Cardiac Surgery-Associated Acute Kidney Injury in Neonates Undergoing the Norwood Operation: Retrospective Analysis of the Multicenter Neonatal and Pediatric Heart and Renal Outcomes Network Dataset, 2015–2018

Author:

Bertrandt Rebecca A.1,Gist Katja2,Hasson Denise3,Zang Huaiyu2,Reichle Garrett4,Krawczeski Catherine5,Winlaw David6,Bailly David7,Goldstein Stuart2,Selewski David8,Alten Jeffrey2,

Affiliation:

1. Division of Critical Care, Department of Pediatrics, Herma Heart Institute, Children’s Wisconsin, Medical College of Wisconsin, Milwaukee, WI.

2. Division of Pediatric Cardiology, The Heart Institute, Cincinnati Children’s Hospital Medical Center, Department of Pediatrics, University of Cincinnati College of Medicine, Cincinnati, OH.

3. Division of Pediatric Critical Care Medicine, New York University Langone Health, New York University Grossman School of Medicine, New York, NY.

4. Department of Pediatrics, Division of Cardiology, C. S. Mott Children’s Hospital and University of Michigan Medical School, Ann Arbor, MI.

5. Department of Pediatrics, The Ohio State University College of Medicine, Nationwide Children’s Hospital, Columbus, OH.

6. Department of Pediatrics, Lurie Children’s Hospital of Chicago, Chicago, IL.

7. Division of Pediatric Critical Care, Department of Pediatrics, University of Utah, Primary Children’s Hospital, Salt Lake City, UT.

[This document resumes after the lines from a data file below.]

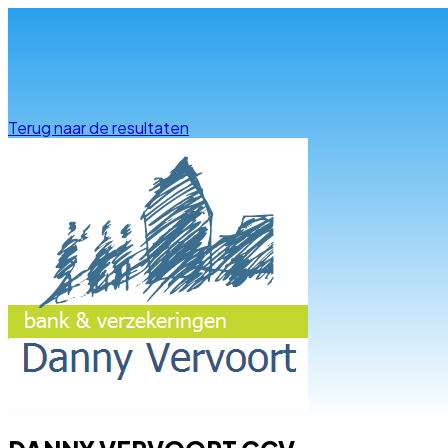
Info & advies
Terug naar de resultaten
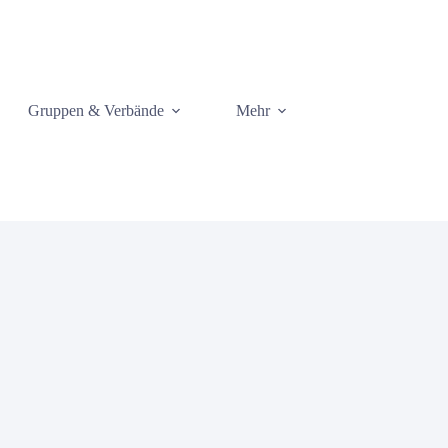
Gruppen & Verbände
Mehr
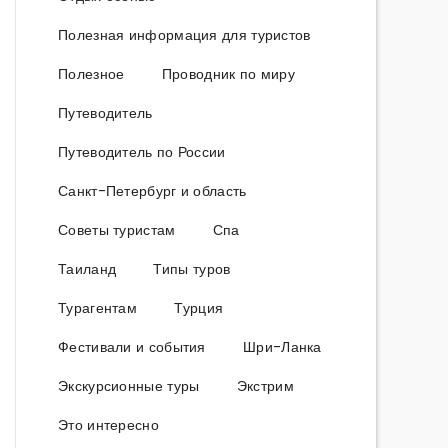
Полезная информация для туристов
Полезное
Проводник по миру
Путеводитель
Путеводитель по России
Санкт-Петербург и область
Советы туристам
Спа
Таиланд
Типы туров
Турагентам
Турция
Фестивали и события
Шри-Ланка
Экскурсионные туры
Экстрим
Это интересно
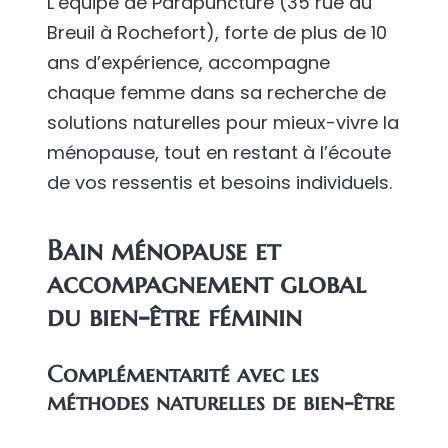
L’équipe de Parapuncture (35 rue du
Breuil à Rochefort), forte de plus de 10
ans d’expérience, accompagne
chaque femme dans sa recherche de
solutions naturelles pour mieux-vivre la
ménopause, tout en restant à l’écoute
de vos ressentis et besoins individuels.
Bain ménopause et
accompagnement global
du bien-être féminin
Complémentarité avec les
méthodes naturelles de bien-être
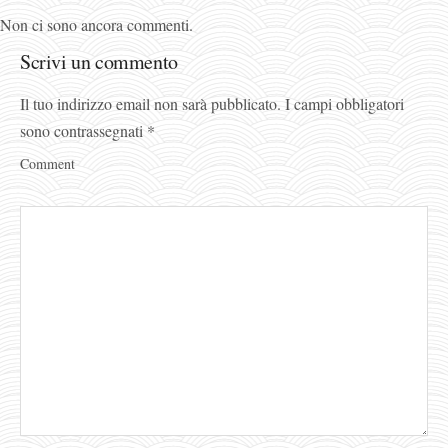
Non ci sono ancora commenti.
Scrivi un commento
Il tuo indirizzo email non sarà pubblicato.
I campi obbligatori
sono contrassegnati
*
Comment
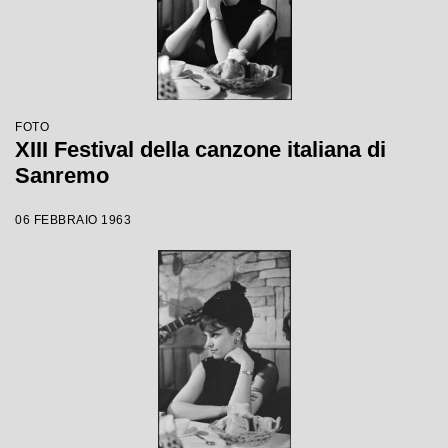
FOTO
XIII Festival della canzone italiana di
Sanremo
06 FEBBRAIO 1963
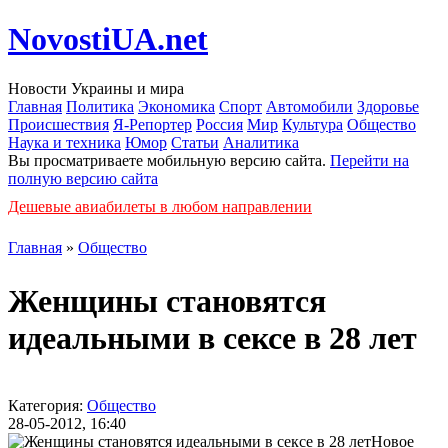
NovostiUA.net
Новости Украины и мира
Главная
Политика
Экономика
Спорт
Автомобили
Здоровье
Происшествия
Я-Репортер
Россия
Мир
Культура
Общество
Наука и техника
Юмор
Статьи
Аналитика
Вы просматриваете мобильную версию сайта.
Перейти на
полную версию сайта
Дешевые авиабилеты в любом направлении
Главная
»
Общество
Женщины становятся
идеальными в сексе в 28 лет
Категория:
Общество
28-05-2012, 16:40
Новое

8. Division of Nephrology, Department of Pediatrics, Medical University of South Carolina, Charleston, SC.

Abstract

Objectives: Cardiac surgery-associated acute kidney injury (CS-AKI) is associated with adverse outcomes. Single-center studies suggest that the prevalence of CS-AKI is high after the Norwood procedure, or stage 1 palliation (S1P), but multicenter data are lacking. Design: A secondary analysis of the Neonatal and Pediatric Heart and Renal Outcomes Network (NEPHRON) multicenter cohort who underwent S1P. Using neonatal modification of Kidney Disease Improving Global Outcomes (KDIGO) criteria, perioperative associations between CS-AKI with morbidity and mortality were examined. Sensitivity analysis, with the exclusion of prophylactic peritoneal dialysis (PD) patients, was performed. Setting: Twenty-two hospitals participating in the Pediatric Cardiac Critical Care Consortium (PC4) and contributing to NEPHRON. Patients: Three hundred forty-seven neonates (< 30 d old) with S1P managed between September 2015 and January 2018. Interventions: None. Measurements and Main Results: Of 347 patients, CS-AKI occurred in 231 (67%). The maximum stages were as follows: stage 1, in 141 of 347 (41%); stage 2, in 51 of 347 (15%); and stage 3, in 39 of 347 (11%). Severe CS-AKI (stages 2 and 3) peaked on the first postoperative day. In multivariable analysis, preoperative feeding was associated with lower odds of CS-AKI (odds ratio [OR] 0.48; 95% CI, 0.27–0.86), whereas prophylactic PD was associated with greater odds of severe CS-AKI (OR 3.67 [95% CI, 1.88–7.19]). We failed to identify an association between prophylactic PD and increased creatinine (OR 1.85 [95% CI, 0.82–4.14]) but cannot exclude the possibility of a four-fold increase in odds. Hospital mortality was 5.5% (n = 19). After adjusting for risk covariates and center effect, severe CS-AKI was associated with greater odds of hospital mortality (OR 3.67 [95% CI, 1.11–12.16]). We failed to find associations between severe CS-AKI and respiratory support or length of stay. The sensitivity analysis using PD failed to show associations between severe CS-AKI and outcome. Conclusions: KDIGO-defined CS-AKI occurred frequently and early postoperatively in this 2015–2018 multicenter PC4/NEPHRON cohort of neonates after S1P. We failed to identify associations between resource utilization and CS-AKI, but there was an association between severe CS-AKI and greater odds of mortality in this high-risk cohort. Improving the precision for defining clinically relevant neonatal CS-AKI remains a priority.